Dans un de ses poèmes célèbres, Lamartine imagine que les voix des morts se révèlent à travers les souffles du vent, les brins d'herbe qui frissonnent, les pins qui bruissent, une cloche qui résonne, des flots qui se répandent sur la grève...
Les voix qui se sont tues semblent, alors, se ranimer dans la nature entière, des voix, des rires, des paroles entendues, des souvenirs qui restent en chacun de nous...
Des visages ressurgissent du passé, des gestes, des sourires, des conversations, des moments d'autrefois.
Mes grands-tantes, mes grands-parents, disparus si vite, nos parents.
Des visages qui ont été si proches se sont éloignés, il nous reste tant de souvenirs, tant de pensées pour eux !
Il nous reste, gravés dans nos mémoires, leurs joies, leurs peines, leurs émotions, leur sensibilité, leur amour de la vie et du monde...
Il nous reste leur empreinte, leurs idées, une façon de vivre, dans la simplicité...

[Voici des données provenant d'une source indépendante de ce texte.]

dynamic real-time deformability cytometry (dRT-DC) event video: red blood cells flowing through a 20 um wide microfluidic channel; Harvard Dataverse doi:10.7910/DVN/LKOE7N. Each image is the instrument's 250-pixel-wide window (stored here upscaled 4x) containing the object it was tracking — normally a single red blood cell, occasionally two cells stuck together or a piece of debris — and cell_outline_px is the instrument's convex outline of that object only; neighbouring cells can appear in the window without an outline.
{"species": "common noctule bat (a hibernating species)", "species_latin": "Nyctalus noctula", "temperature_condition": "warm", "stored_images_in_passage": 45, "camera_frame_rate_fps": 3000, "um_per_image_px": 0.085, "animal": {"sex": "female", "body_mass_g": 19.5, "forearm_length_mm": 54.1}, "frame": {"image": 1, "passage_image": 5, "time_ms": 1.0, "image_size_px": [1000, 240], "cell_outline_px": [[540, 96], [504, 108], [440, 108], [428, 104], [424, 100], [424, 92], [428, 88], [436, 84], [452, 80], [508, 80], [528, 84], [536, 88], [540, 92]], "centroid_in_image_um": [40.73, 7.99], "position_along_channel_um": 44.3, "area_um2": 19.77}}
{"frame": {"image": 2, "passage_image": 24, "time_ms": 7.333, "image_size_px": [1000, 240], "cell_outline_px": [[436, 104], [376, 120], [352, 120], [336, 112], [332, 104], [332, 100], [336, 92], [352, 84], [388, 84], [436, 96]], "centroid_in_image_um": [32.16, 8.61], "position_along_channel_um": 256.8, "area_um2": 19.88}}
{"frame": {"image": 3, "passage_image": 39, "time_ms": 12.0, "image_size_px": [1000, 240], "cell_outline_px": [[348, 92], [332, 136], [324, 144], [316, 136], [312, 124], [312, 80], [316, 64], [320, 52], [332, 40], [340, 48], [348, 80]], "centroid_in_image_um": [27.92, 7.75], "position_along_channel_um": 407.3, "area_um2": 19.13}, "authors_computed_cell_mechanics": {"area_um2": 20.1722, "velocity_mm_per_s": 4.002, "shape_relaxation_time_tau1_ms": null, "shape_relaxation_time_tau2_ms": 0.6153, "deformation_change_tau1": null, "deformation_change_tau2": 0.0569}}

Le monde s'accélère, les progrès se multiplient, la vie s'emballe, mais nous aimons tous revoir des souvenirs tendres du passé.
Ceux dont les voix se sont tues font partie de nous, ils sont une part essentielle de notre âme et de nos coeurs.
Ils sont là, parmi nous, ils revivent à travers nos souvenirs...
On revoit des paysages familiers, la campagne aixoise si belle, aux couleurs d'ocre et de rouille, à l'automne, le pays de mes grands-parents maternels.
On revoit le pays d'Aix, des villages aux noms si parlants et pittoresques, Cabriès, Bouc-bel-Air, Violési, les Chabauds...
On perçoit des senteurs marines, celles de l'Estaque, petit village de pêcheurs, où ont vécu mes parents, on admire des embruns marins, des flots aux murmures sans cesse renouvelés...
On entrevoit, sur l'eau, une barque, peuplée de filets, de salabres, de bâches, de jambins.
Des calanques aux rochers abrupts se dessinent, des pins qui se penchent vers la mer, des collines lumineuses...
On revoit un jardin envahi de roses, de jasmins, d'althéas, des couleurs vives ou légères, on s'enivre de parfums de menthe, de romarins, de gardénias.
Une maison d'autrefois, dans un écrin de verdures : oliviers, thuyas, cyprès...
Des brassées de fleurs, dans le jardin, des brassées de senteurs, des joies simples, des bonheurs ordinaires et familiers...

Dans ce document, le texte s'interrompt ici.